## SOURCE PASSAGE
====

Poverty is crushing for kids – it’s time for change

As Anti-Poverty Week 2025 begins, Cafs CEO Wendy Sturgess has called for urgent action to break the cycle of intergenerational disadvantage that continues to hold hundreds of children across the Central Highlands region in poverty.

“Poverty is crushing for children,” Ms Sturgess said. “It strips away opportunity, hope, and dignity. It means going without safe housing, missing out on education, being excluded from social connection, and suffering poorer physical and mental health. It’s a cycle that repeats across generations unless we intervene.”

More than 760,000 children in Australia live in poverty. That’s one in six. In single-parent families, the rate is even more alarming, with 35 per cent living below the poverty line.

“Poverty isn’t just about income,” Ms Sturgess said. “It’s about place. Where you live determines what services you can access, whether you can get to school or the doctor, and whether your community can support you. In regional areas, we see firsthand how postcode can shape a child’s future.”

Cafs has long advocated for place-based solutions that empower local communities to respond to local needs.

“However, community efforts must be matched by better policy,” Ms Strugess said.

====

## COLLECTED MATERIAL
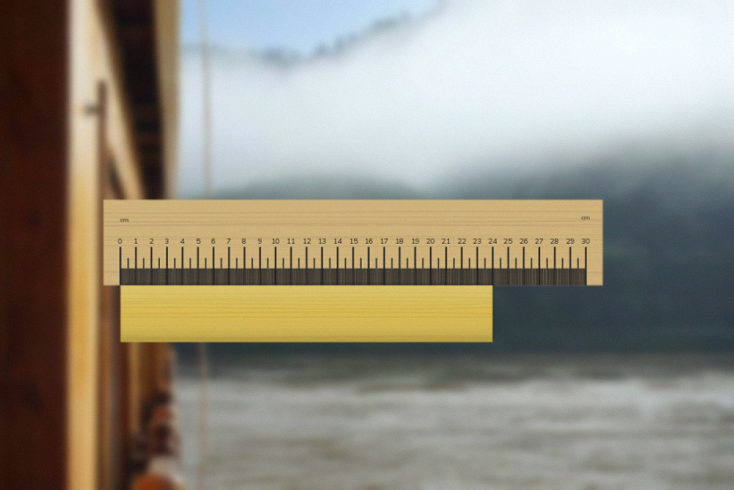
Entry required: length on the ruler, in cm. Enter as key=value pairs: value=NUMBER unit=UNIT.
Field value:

====

## INSTRUCTIONS
1. Quote the stretch of the child poverty article from "Poverty is crushing for kids" through "region in poverty.".
2. Pick up the child poverty article after its final sentence and keep writing.
The listing comes from a separate source.

## RESPONSES BY TASK
1.
Poverty is crushing for kids – it’s time for change

As Anti-Poverty Week 2025 begins, Cafs CEO Wendy Sturgess has called for urgent action to break the cycle of intergenerational disadvantage that continues to hold hundreds of children across the Central Highlands region in poverty.

2.
“Thoughtful, inclusive policy can lift people up — opening doors to education, housing, healthcare and opportunity. But poorly designed policy can create unnecessary barriers, compounding disadvantage and making life harder for those already doing it tough.”

“Punitive policy, such as rigid social security rules that penalise parents for administrative missteps can deepen the hardship children face, entrenching poverty rather than alleviating it,” she said.

Anti-Poverty Week (12-18 October), which includes the United Nations Day for the Eradication of Poverty on 17 October, is a time to reflect. But for families living in poverty, the struggle is daily and relentless.

“We need to do more than reflect,” Ms Sturgess said. “We need to act. We need policies that prioritise children, support single parents, and invest in communities. Poverty is not inevitable. With the right choices, we can change the story.”

Cafs continues to work with families, children, and community partners to build a future where every child has the opportunity to thrive, regardless of where they live or how much money their family has.